Winter is (still) coming. The night is (still) dark and full of terrors. And we only have to wait until next year to find out what in seven hells all of that means!
- In case you missed it, they put Robb’s direwolf’s head on his body and parade him around. Oh, you didn’t miss that? Sorry, I just wanted to bring those painful memories back. Some of us had to find the strength to keep turning pages at that point in the book. You’ll live.
- The look on the faces of Balon (Patrick Malahide) and Yara (Gemma Whelan) when they open the box holding Theon’s severed penis is priceless. They are tied for best facial expression of the season with Tobias Menzies, whose Edmure was one fun background character to watch.

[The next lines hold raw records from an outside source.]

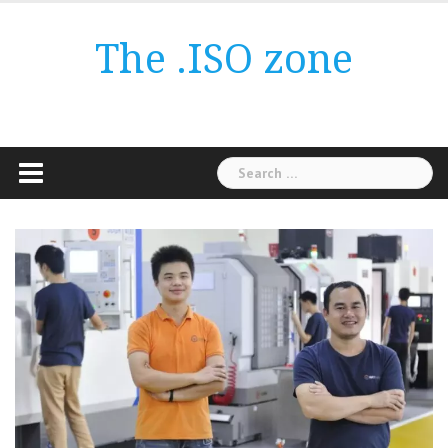
Skip
to
The .ISO zone
content
Search
for:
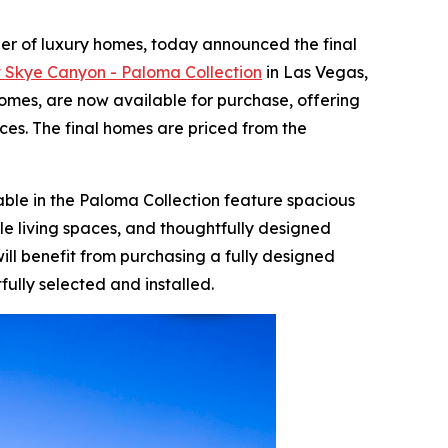
der of luxury homes, today announced the final
at Skye Canyon - Paloma Collection
in Las Vegas,
omes, are now available for purchase, offering
es. The final homes are priced from the
ble in the Paloma Collection feature spacious
le living spaces, and thoughtfully designed
ill benefit from purchasing a fully designed
ully selected and installed.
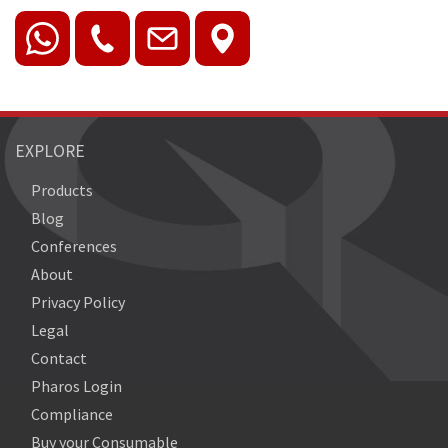
EXPLORE
Products
Blog
Conferences
About
Privacy Policy
Legal
Contact
Pharos Login
Compliance
Buy your Consumable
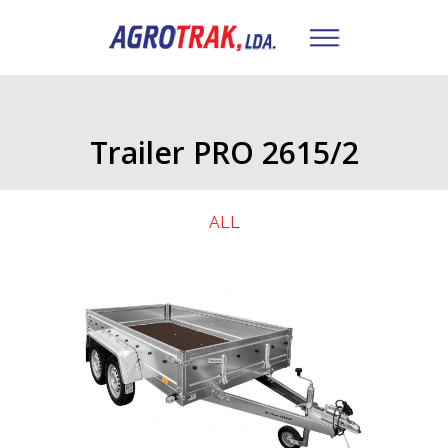
Trailer PRO 2615/2
ALL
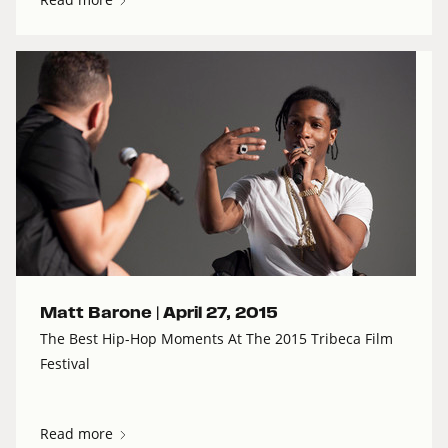
Matt Barone |
April 27, 2015
The Best Hip-Hop Moments At The 2015 Tribeca Film
Festival
Read more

- Good for Gendry. Assuming he doesn’t get swallowed up by the sea. Perhaps Davos could have given him a horse, instead…
- In limited time and with absolutely no dialogue, Rose Leslie still kills it. She’s also a really good shot with those arrows.
- Any time we get to spend as flies on the wall for a Tyrion conversation with Cersei feels like borrowed time. Those two, Peter Dinklage and Lena Headey, have such wonderful chemistry. We almost connected with Cersei emotionally this time. Almost, but not quite.

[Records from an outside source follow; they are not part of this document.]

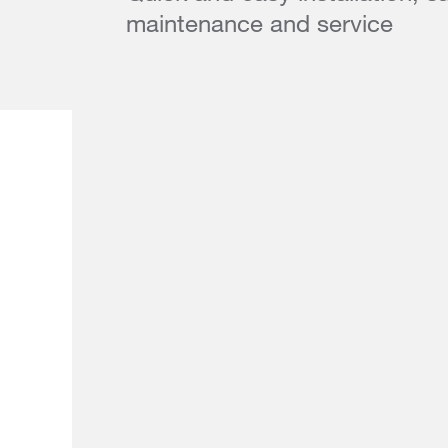
maintenance and service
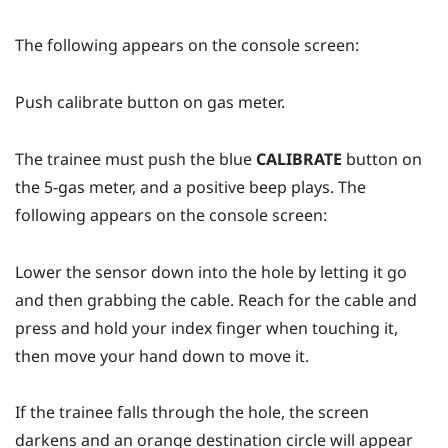
The following appears on the console screen:
Push calibrate button on gas meter.
The trainee must push the blue
CALIBRATE
button on
the 5-gas meter, and a positive beep plays. The
following appears on the console screen:
Lower the sensor down into the hole by letting it go
and then grabbing the cable. Reach for the cable and
press and hold your index finger when touching it,
then move your hand down to move it.
If the trainee falls through the hole, the screen
darkens and an orange destination circle will appear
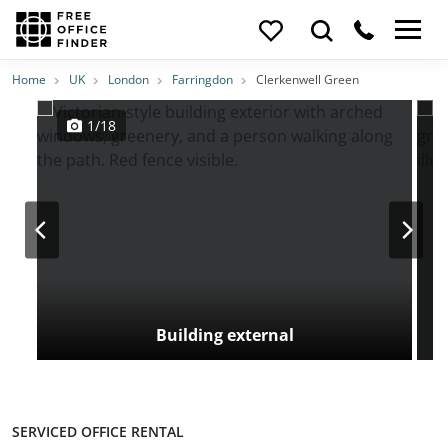
Photos
Price
Features
Transport
Location
Home
UK
London
Farringdon
Clerkenwell Green
1/18
Building external
SERVICED OFFICE RENTAL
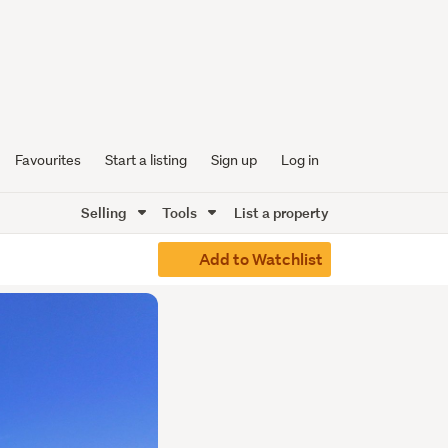
Favourites
Start a listing
Sign up
Log in
Selling
Tools
List a property
Add to Watchlist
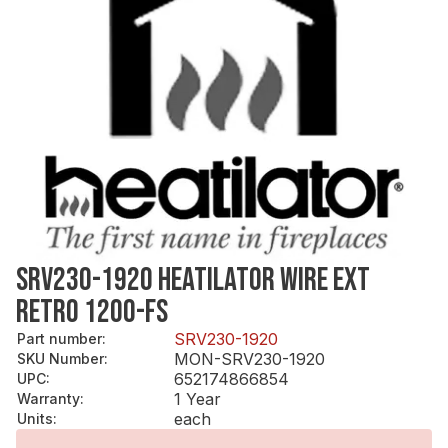
SRV230-1920 HEATILATOR WIRE EXT
RETRO 1200-FS
SRV230-1920
Part number
:
MON-SRV230-1920
SKU Number
:
652174866854
UPC
:
1 Year
Warranty
:
each
Units
:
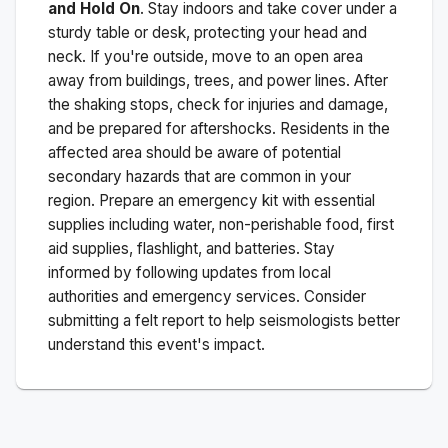
and Hold On
. Stay indoors and take cover under a
sturdy table or desk, protecting your head and
neck. If you're outside, move to an open area
away from buildings, trees, and power lines. After
the shaking stops, check for injuries and damage,
and be prepared for aftershocks.
Residents in the
affected area should be aware of potential
secondary hazards that are common in your
region. Prepare an emergency kit with essential
supplies including water, non-perishable food, first
aid supplies, flashlight, and batteries. Stay
informed by following updates from local
authorities and emergency services. Consider
submitting a felt report to help seismologists better
understand this event's impact.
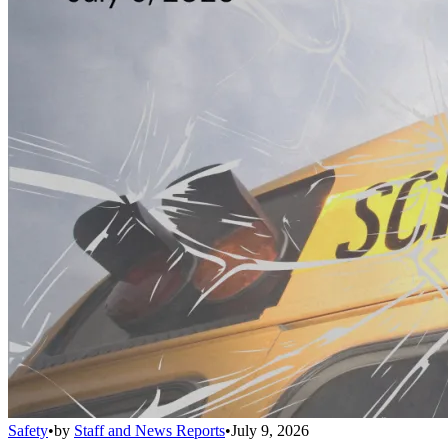
Safety
•
by
Staff and News Reports
•
July 9, 2026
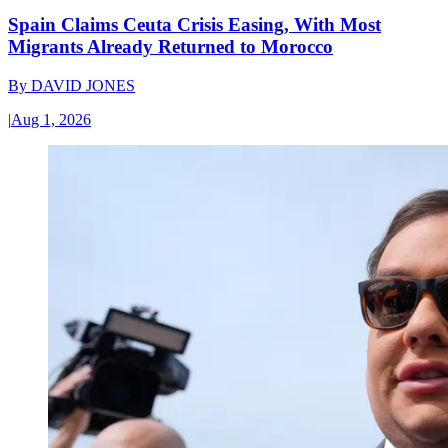
Spain Claims Ceuta Crisis Easing, With Most
Migrants Already Returned to Morocco
By
DAVID JONES
|
Aug 1, 2026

SPOILER! Notes That I Have to Get Off My Chest Right Now
(Book Readers Only from here, as A Storm of Swords spoilers do apply starting… now.)
- As a book reader, it’s hard not to see that the show’s writers have missed a few big opportunities in this episode. The least of which is the very cool moment Sam has with the door beneath the Nightfort. Based on the way it’s described in the book, it’s a very cool magical element that wouldn’t have been out of place. It would also have been a far better way to show Sam’s ranger skills than having him recite half the oath in the comfort of Maester Aemon’s quarters.
- Missed opportunity #2: Coldhands. Fine, save him for season four. I don’t even care.
- Missed opportunity #3: It sure would have been nice for this episode to have finished with a check-in on Thoros, Beric Dondarrion and their little band of misfits. I arrogantly expected, as a book reader who just won’t give up the way I think things should be adapted, to see some sort of post-credits tag. But as my grandfather once said, you can wish in one hand and take a dump in the other and see which one fills up first.
- Seriously though, come on. The episode is called “Mhysa.” It means mother. Thematically, it’s so obvious.